I then went out to call upon the banker, from whom I took a letter of exchange at sight upon Bologna, for the amount I had to receive from him, and on my return, after a light supper with the two young sisters, I prepared to go to bed, having previously instructed Petronio to order a carriage for the morning.
I was just locking my door when Cecilia, half undressed, came in to say that Bellino begged me to take him to Rimini, where he was engaged to sing in an opera to be performed after Easter.
“Go and tell him, my dear little seraph, that I am ready to do what he wishes, if he will only grant me in your presence what I desire; I want to know for a certainty whether he is a man or a woman.”

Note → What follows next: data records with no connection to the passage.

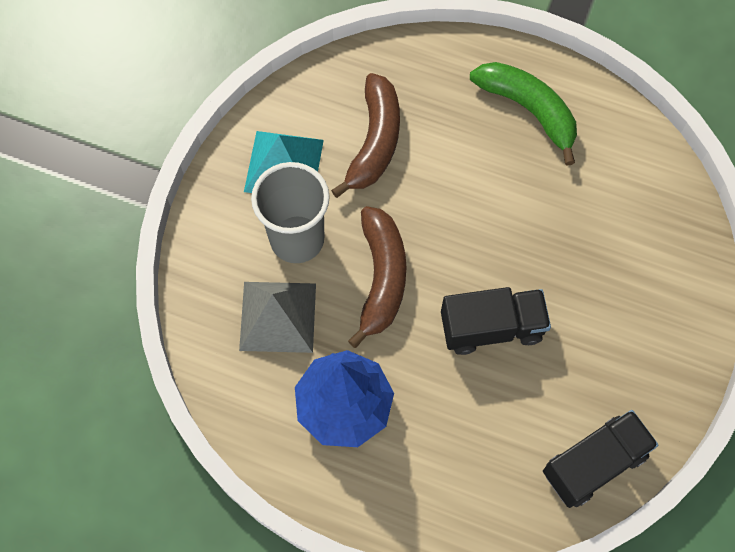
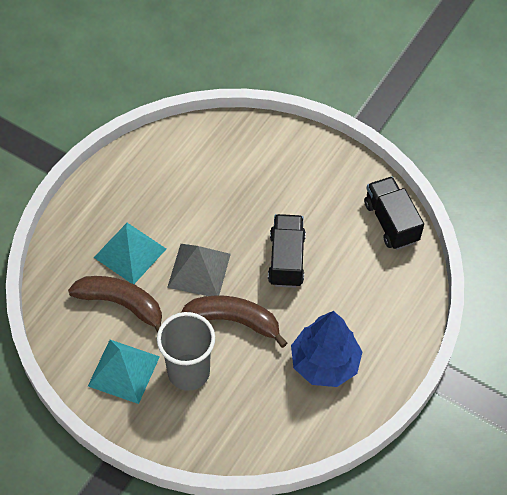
camera: 80 degrees left, 10 degrees down
grey pyramid [239,282,316,353] -> grey pyramid moved to [167,244,231,296]
green banana [470,62,577,166] -> none
none -> turquoise pyramid [94,223,166,284]

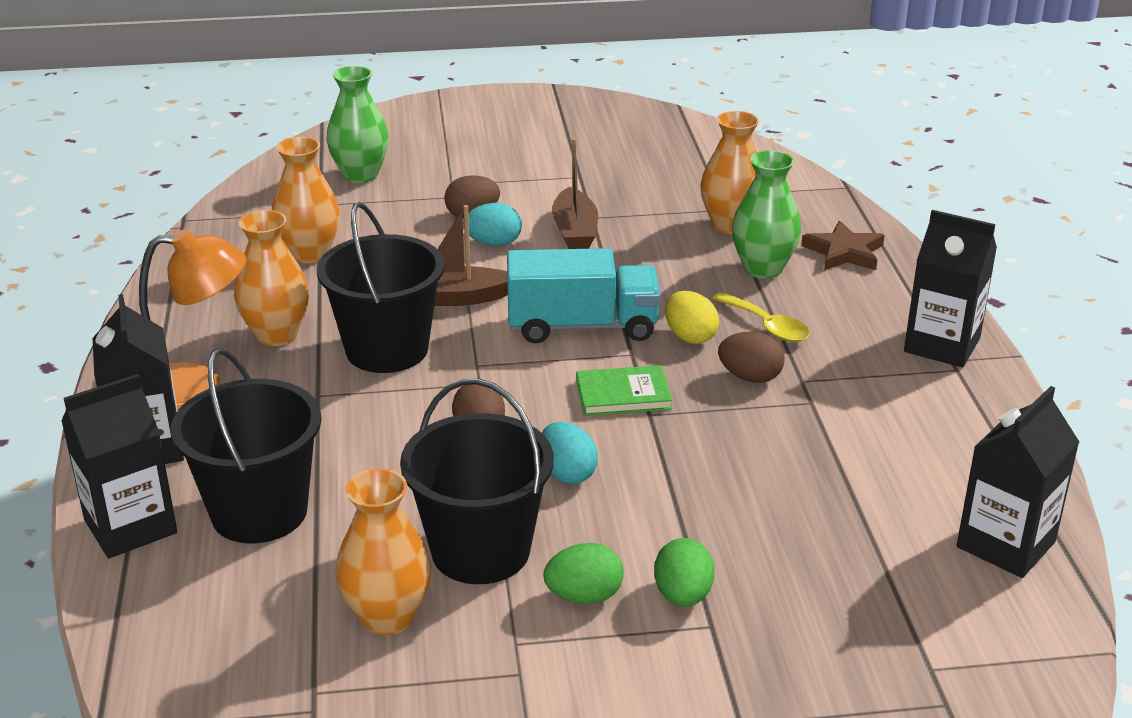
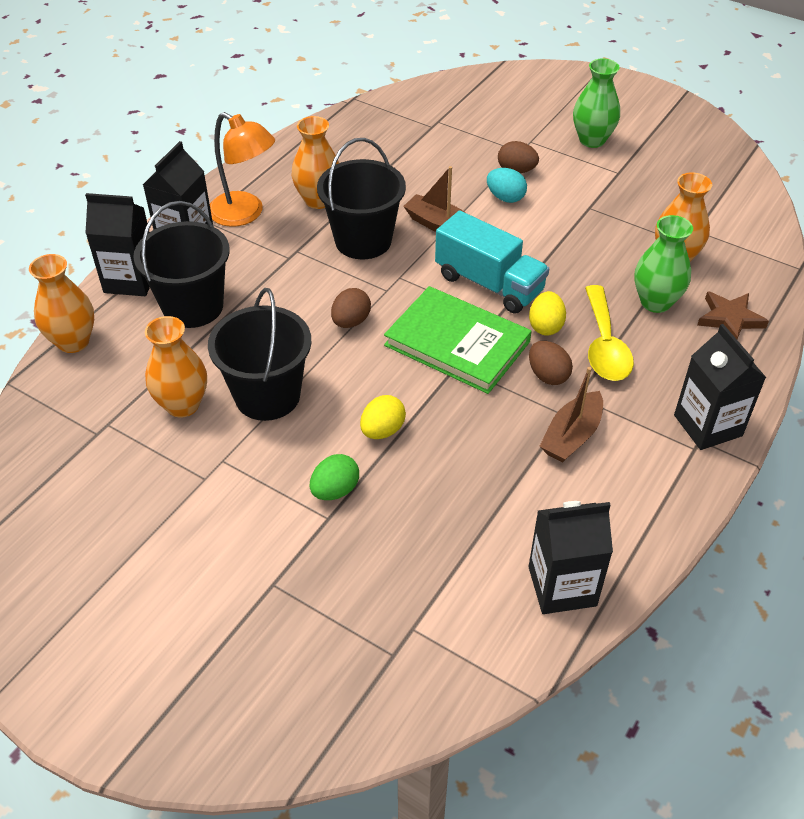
camera: 40 degrees right, 15 degrees up
orange vase [272,137,340,263] -> orange vase moved to [29,254,94,353]
green vase [326,66,389,183] -> green vase moved to [573,58,620,148]
turquoise egg [542,422,598,484] -> none
green egg [543,543,624,604] -> none
brown boat [552,138,598,249] -> brown boat moved to [540,367,603,463]
green book [576,365,673,416] -> green book [384,286,532,394], size x1.88
yellow spoon [712,292,810,342] -> yellow spoon [585,285,634,381], size x1.51
none -> yellow egg [360,395,406,439]

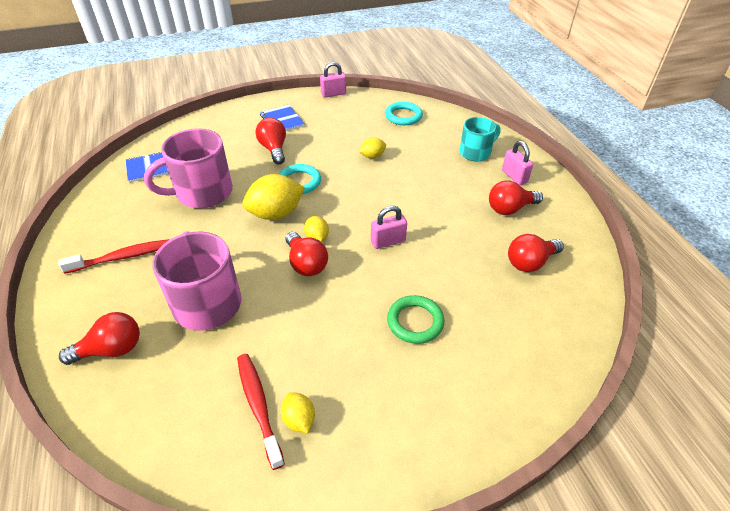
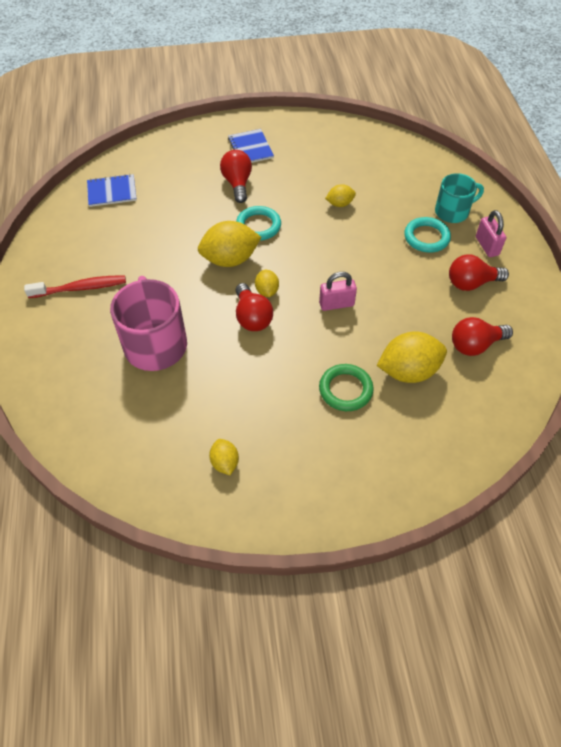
camera: 10 degrees right, 10 degrees up
red light bulb [59,312,140,365] -> none
pink mug [144,128,233,208] -> none
red toothbrush [237,354,285,470] -> none
pink padlock [320,62,346,98] -> none
turquoise ring [385,102,423,125] -> turquoise ring moved to [404,217,451,253]
none -> yellow lemon [377,331,447,383]

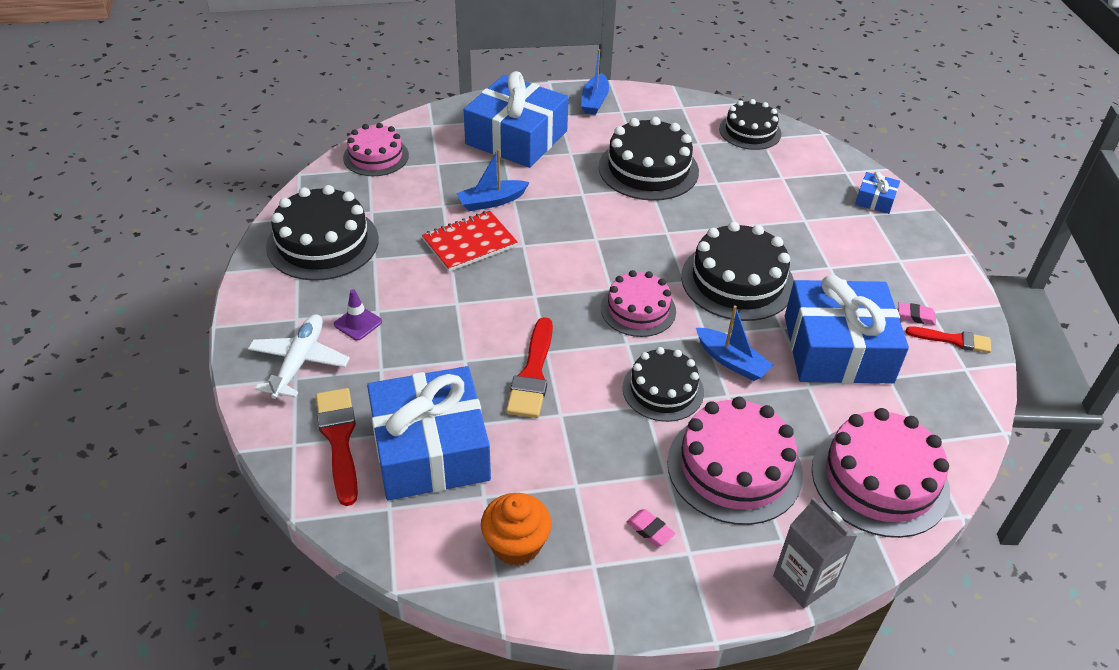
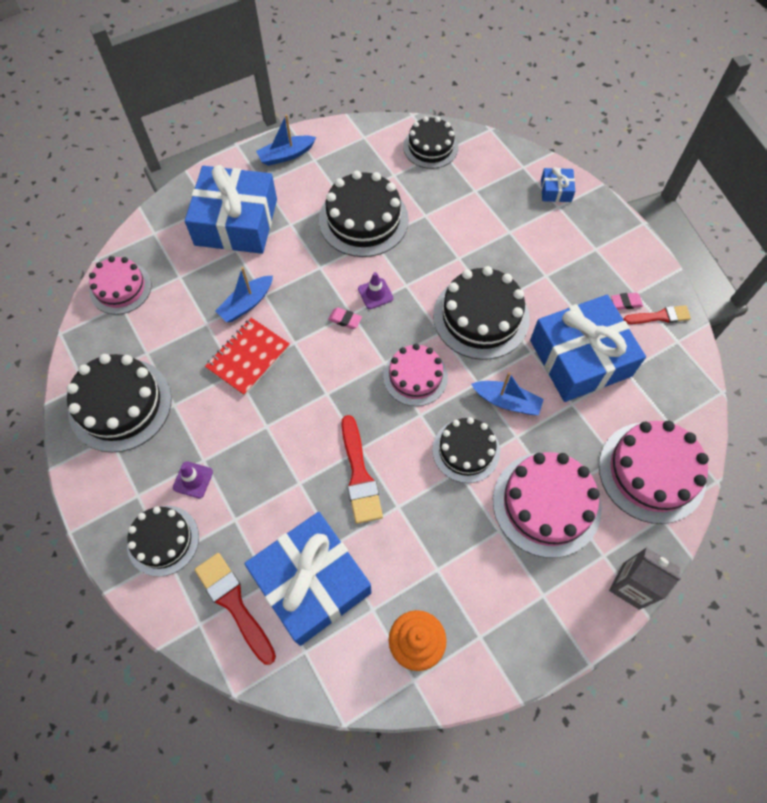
camera: 20 degrees left, 20 degrees up
white plane [248,314,350,399] -> black cake [127,506,199,577]
blue boat [581,49,609,115] -> blue boat turned 75 degrees clockwise [256,114,316,166]
pink eraser [627,509,675,546] -> pink eraser moved to [328,308,362,329]
none -> purple traffic cone [358,272,393,309]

She left me and returned soon, saying that Bellino had gone to bed, but that if I would postpone my departure for one day only he promised to satisfy me on the morrow.
“Tell me the truth, Cecilia, and I will give you six sequins.”
“I cannot earn them, for I have never seen him naked, and I cannot swear to his being a girl. But he must be a man, otherwise he would not have been allowed to perform here.”
“Well, I will remain until the day after to-morrow, provided you keep me company tonight.”
“Do you love me very much?”
“Very much indeed, if you shew yourself very kind.”